End of the British carrot?
There have been dire warnings that food prices will shoot up, jobs will be lost, that no carrots will be grown in Britain, and big food may move production outside the European Union because of today's vote in the European Parliament on pesticides - or "plant protection products", as they're now called.
In the vote, 577 MEPs backed the ban on upwards of 20 types of pesticide ingredient, which cause cancer or damage to hormones. I haven't got a breakdown of how the parties voted, but it seems the vast majority of British MEPs, like the British government, were against.
So, it is mainly the British who don't like the new rules: the reason it will become law is because when ministers looked at it, the UK, with only two allies, was outvoted.
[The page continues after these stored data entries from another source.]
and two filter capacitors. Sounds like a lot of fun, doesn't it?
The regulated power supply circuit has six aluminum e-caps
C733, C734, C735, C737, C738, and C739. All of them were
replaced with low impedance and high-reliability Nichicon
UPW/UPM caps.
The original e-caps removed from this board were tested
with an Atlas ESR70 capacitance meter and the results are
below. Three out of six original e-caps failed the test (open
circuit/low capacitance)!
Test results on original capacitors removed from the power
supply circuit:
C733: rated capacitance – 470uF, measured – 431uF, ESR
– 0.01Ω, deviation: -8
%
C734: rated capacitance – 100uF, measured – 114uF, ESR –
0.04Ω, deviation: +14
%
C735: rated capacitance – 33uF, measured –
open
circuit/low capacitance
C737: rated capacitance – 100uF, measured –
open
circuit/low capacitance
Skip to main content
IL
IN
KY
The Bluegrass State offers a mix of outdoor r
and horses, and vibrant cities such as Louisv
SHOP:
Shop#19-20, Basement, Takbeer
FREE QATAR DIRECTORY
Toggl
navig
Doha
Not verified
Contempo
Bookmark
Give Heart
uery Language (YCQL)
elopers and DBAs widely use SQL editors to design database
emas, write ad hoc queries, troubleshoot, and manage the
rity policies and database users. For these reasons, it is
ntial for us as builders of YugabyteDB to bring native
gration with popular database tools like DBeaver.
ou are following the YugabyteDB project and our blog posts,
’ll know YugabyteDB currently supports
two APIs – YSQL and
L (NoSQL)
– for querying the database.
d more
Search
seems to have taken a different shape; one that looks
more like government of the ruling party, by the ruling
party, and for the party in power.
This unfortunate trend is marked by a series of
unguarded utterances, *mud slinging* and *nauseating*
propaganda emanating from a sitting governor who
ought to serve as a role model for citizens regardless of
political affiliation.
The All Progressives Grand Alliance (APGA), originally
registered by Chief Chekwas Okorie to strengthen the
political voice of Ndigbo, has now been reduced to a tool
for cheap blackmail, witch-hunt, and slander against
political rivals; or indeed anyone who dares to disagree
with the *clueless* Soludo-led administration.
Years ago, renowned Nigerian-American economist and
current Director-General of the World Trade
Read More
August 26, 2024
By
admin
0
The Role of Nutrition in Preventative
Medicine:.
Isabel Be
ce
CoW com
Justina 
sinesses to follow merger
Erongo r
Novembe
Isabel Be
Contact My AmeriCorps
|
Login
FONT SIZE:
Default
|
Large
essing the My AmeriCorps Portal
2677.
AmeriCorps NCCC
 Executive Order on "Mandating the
But views are clearly and sharply divided. The commission has welcomed the vote, saying it's a good way to start the New Year, protecting human health and the environment.
Greenpeace says it doesn't go far enough, arguing that banning 20 or so products out of 400 dangerous chemicals used means food in Europe will remain dangerous for years to come.
Conservative MEP Daniel Hannan says: "The decision means food prices will go up for UK families, as local farmers struggle to keep afloat in what are already tough economic times".
The National Farmers' Union warns of "a devastating impact, with agriculture and food production seriously threatened".
Lib Dem MEP Chris Davies says "this new law will stimulate research and the development of safer alternatives that simply would not happen if no controls were introduced".
But how different is the British climate? Is it really so different from northern France, Germany, Holland and Belgium that they have voted to ban products that will leave our agriculture reeling?